His dad’s mental health had been shaky during Corbin’s preschool years. But so long as Dawn Stewart had loved him and remained by his side, he’d been able to keep his life on course. When she’d jerked her love away, it had devastated his dad. His life headed into a ditch, and bipolar disorder took the upper hand.
His dad had been suspicious of women in general and beautiful women—like Dawn and Willow—in particular ever since.
Divorce hadn’t been easy for his father.
Neither had parenting.
The honest truth was that it hadn’t always been easy for Corbin to be his father’s son, either.
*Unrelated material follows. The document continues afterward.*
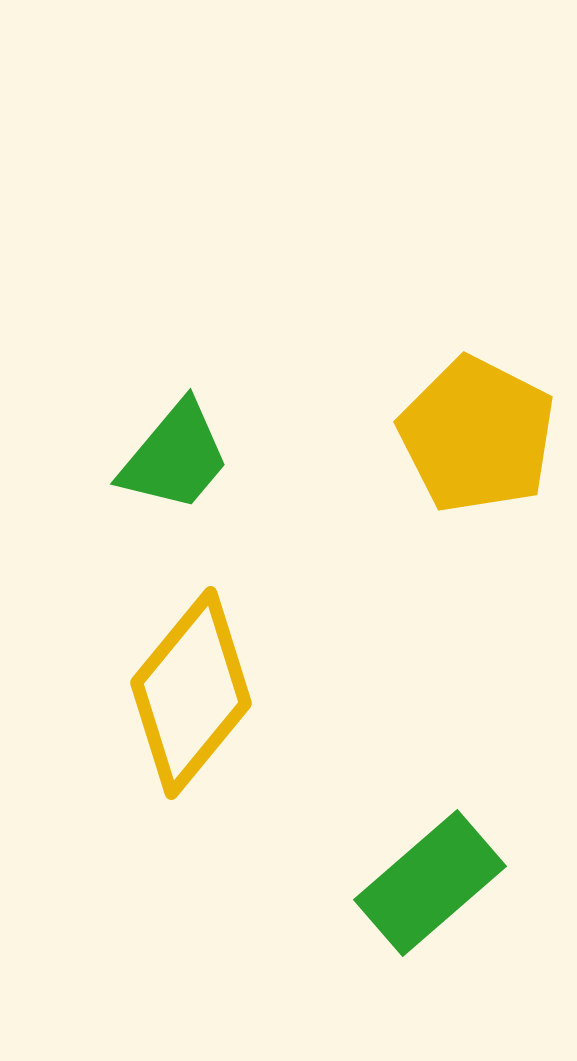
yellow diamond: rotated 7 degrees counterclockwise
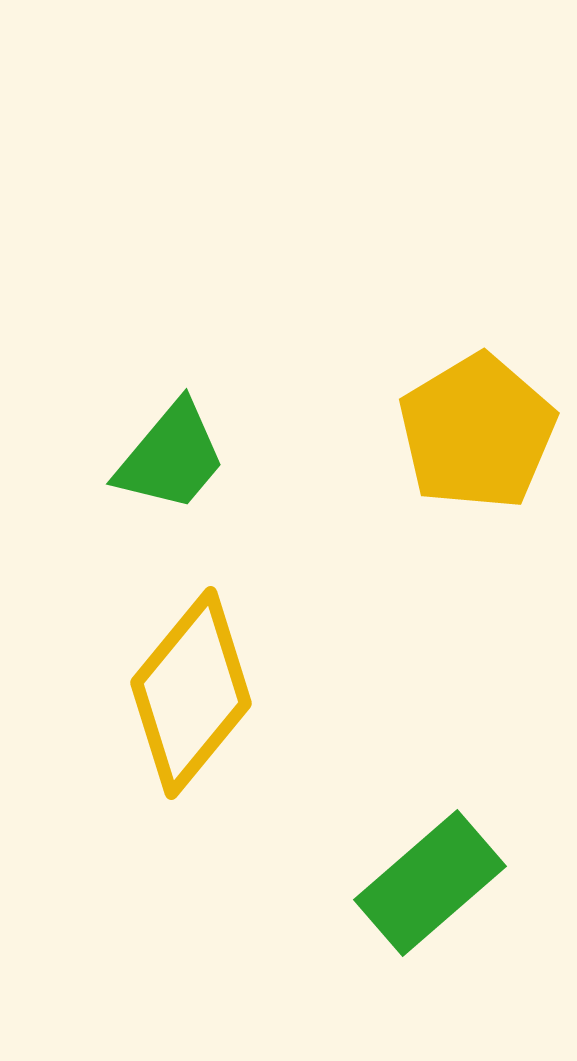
yellow pentagon: moved 3 px up; rotated 14 degrees clockwise
green trapezoid: moved 4 px left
At times, it had been downright brutal for them both. But one thing Corbin knew—his dad had done his best. He’d earned money to feed and clothe Corbin. He’d sacrificed to make sure Corbin had every chance to learn and play the game of football. Whenever his work schedule had allowed, he’d shown up at Corbin’s middle school and high school games. He’d driven him to every tournament.
His dad had supported Corbin when Corbin had needed it, and now it was Corbin’s turn to support his dad. He’d made the choice to act as his dad’s caregiver. He didn’t regret it, and he didn’t blame his dad for the fact that Corbin’s professional life was currently in a holding pattern.
He wanted to be a football commentator one day, but there was no way he could pursue that at this point. Not with his dad’s health the way it was. It wouldn’t be possible for him to do everything he needed to do for his dad, plus work full time, plus travel for work.
The City of Shore Pine, Population 6,220 sign slid past.
Their move to Washington had ended up serving several purposes, some of them unexpected. Until they’d come to Shore Pine, Corbin hadn’t fully understood how beneficial it would be for his dad to see Mark, Jill, and their kids on an almost daily basis. The kids had brought something to his dad’s life—and to his own—that had been missing.
It surprised Corbin how much his dad had taken to the Pacific Northwest. Here they were surrounded by green hills and blue water. The pace was slower. They could go watch a game at a bar or grab chicken wings for dinner, and no one would mob them.